When he joined forces with Dwyane Wade and Chris Bosh, LeBron James never could have expected he would need to lift the two slumping stars on his shoulders for several games in late May and early June.
He never could have expected to witness Wade and Bosh combining for four field goals in an Eastern Conference finals game, as they did Saturday night.
He never could have expected to play the first eight-plus minutes of a fourth quarter of a playoff game without either star alongside, because of a coaching decision.
And he never could have expected to sit at the podium, as he did late Saturday night, and concede that Wade and Bosh “are struggling right now, obviously.”
Now that it’s playing out that way — at least during the past week — the pundits are letting loose.
“LeBron’s thinking: Damn, I miss those Cleveland days,” Charles Barkley cracked on TNT’s postgame show Saturday night.
“We’re watching the Miami Cavaliers in this series,” Reggie Miller said during the TNT game broadcast.
Or, as TNT’s Kenny Smith said, Wade and Bosh “are physically outmatched, athletically outmatched. It’s interesting to see.”
Speaking after Game 6 late Saturday night, James indicated he will do all he can to help them both before Game 7 at 8:30 p.m. Monday.
Asked how much their combined 4-for-19 shooting can be attributed to the Pacers’ defense — as opposed to their own issues — James said, “It’s a little bit of both. They’re two great players.
“When they don’t shoot or play well, it’s more on them. It’s not taking credit away from Indiana’s defense. They were amazing. … But I think Dwyane and Chris have seen every defense ever applied to them in their 10-year career, and they’ve been able to figure it out. This one just took a little longer.”
James has been sensitive to Wade’s knee injury throughout the playoffs, remarking several times that Wade is not 100 percent but still giving everything he has.
James responded delicately when asked about Wade’s postgame comment that he needs to have more opportunities.
“I may have to look over the film,” James said. “I know he missed a couple chippies that he wished he could get back. He had a layup or two layups in the third, pretty good looks, some looks he hadn’t had all series. He went around Roy Hibbert and he missed one at the rim. He had another one that rimmed out as well.
“Those are rhythm plays for anyone. When you’re struggling, the best thing to get is a layup or a dunk. He missed a couple of them.”
But James said he intends to study the film “and see ways that we can try to help him get on track.”
As for Bosh, James said: “Chris is struggling with his shot, and hurting his ankle didn’t help him. I think he will find it.
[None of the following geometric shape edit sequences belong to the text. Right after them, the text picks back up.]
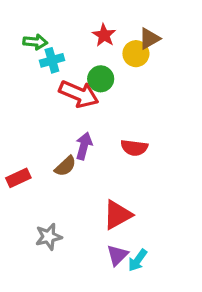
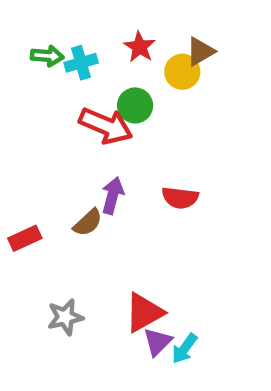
cyan cross: (52, 60) -> (81, 63), moved
red triangle: (117, 215) -> (144, 313), moved

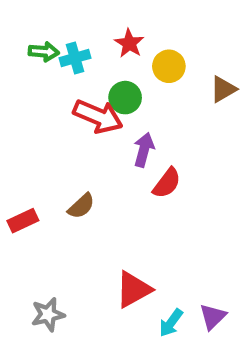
brown triangle: (200, 51) -> (223, 89), moved
purple arrow: (113, 196) -> (144, 150), moved
red semicircle: (180, 198) -> (167, 183), turned -60
gray star: (65, 317) -> (48, 314), moved
purple triangle: (158, 342) -> (213, 317), moved

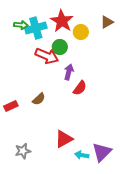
red star: (129, 43) -> (62, 21), size x1.6
cyan cross: (75, 58) -> (36, 28), size x1.5
brown triangle: (223, 89) -> (107, 22), moved
purple triangle: (213, 317) -> (102, 152), size x1.5
cyan arrow: (171, 323) -> (82, 155), turned 64

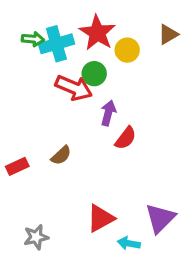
purple triangle: (102, 152) -> (160, 218), moved

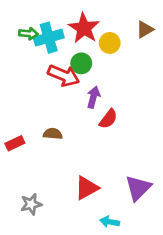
brown semicircle: (61, 155) -> (53, 134), turned -132
cyan arrow: (129, 243) -> (110, 222), moved

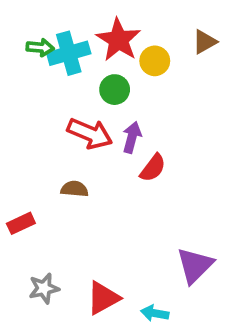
red arrow: (64, 76) -> (90, 134), moved
red rectangle: (15, 143) -> (21, 223), moved
red triangle: (87, 188) -> (103, 298), moved

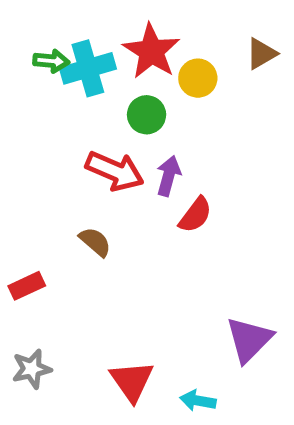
brown semicircle: (74, 189) -> (95, 242), turned 36
gray star: (44, 288) -> (32, 369), moved
red triangle: (103, 298) -> (132, 381), turned -36

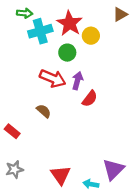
brown triangle: (261, 54) -> (120, 14), moved
green arrow: (51, 61) -> (25, 13), moved
red rectangle: (27, 286) -> (12, 131), turned 64
purple triangle: (249, 340) -> (113, 169), moved

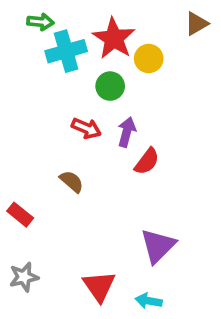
red arrow: (53, 78) -> (86, 128), size x0.7
purple triangle: (113, 169) -> (158, 246), moved

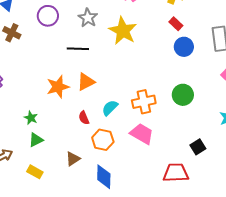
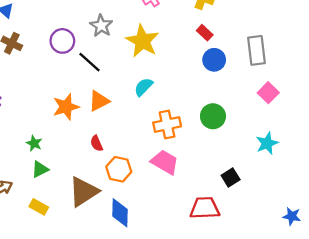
purple circle: (48, 16) -> (62, 41), moved
black line: (78, 49) -> (89, 62), turned 40
cyan semicircle: (110, 108) -> (144, 87), moved
brown triangle: (73, 159) -> (84, 192), size x1.8

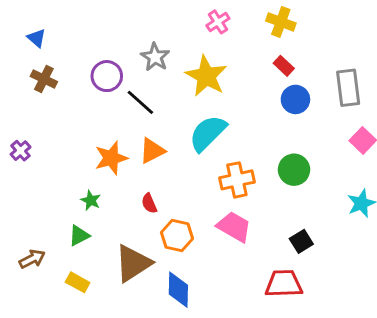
cyan semicircle: (144, 87) -> (208, 133), size x1.6
green star: (34, 143) -> (91, 200), moved
black square: (231, 177) -> (301, 241), moved

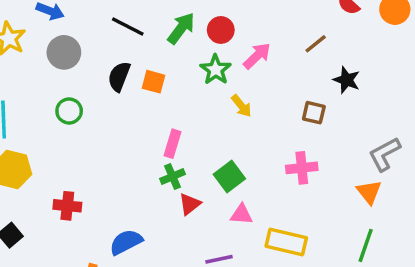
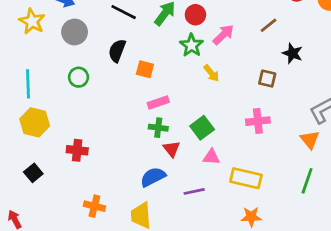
orange square: (154, 82) -> (145, 69), moved
pink rectangle: (172, 144) -> (158, 102), turned 54
green cross: (172, 176) -> (158, 128), turned 30
red triangle: (190, 204) -> (172, 149), turned -30
blue semicircle: (126, 242) -> (153, 177), moved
It’s my job as a leader to keep him motivated, to let him know how important he is to our movement, to our chances of returning to the Finals.”
Besides winning Game 1 with a layup at the overtime buzzer, James has led the Heat in scoring (28.5), rebounding (7.2) and assists (5.5) in this series, while also averaging 1.5 blocks and 1.3 steals. Not only is he shooting 51.6 percent in the series, but he’s making 43.8 percent of his threes.
James is 1-2 in his career in seventh games — with a 34.3-point average — but 1-0 as a member of the Heat, having beaten Boston in Game 7 of last year’s Eastern Conference finals.
“I probably won’t be able to relax [leading up to Monday’s game] just because of the excitement of having Game 7 in our building, the opportunity to go to the NBA Finals,” he said. “I probably will not be able to relax until the game starts.
“To have one game to advance to the NBA Finals — you can’t substitute this feeling. We should all cherish this moment.”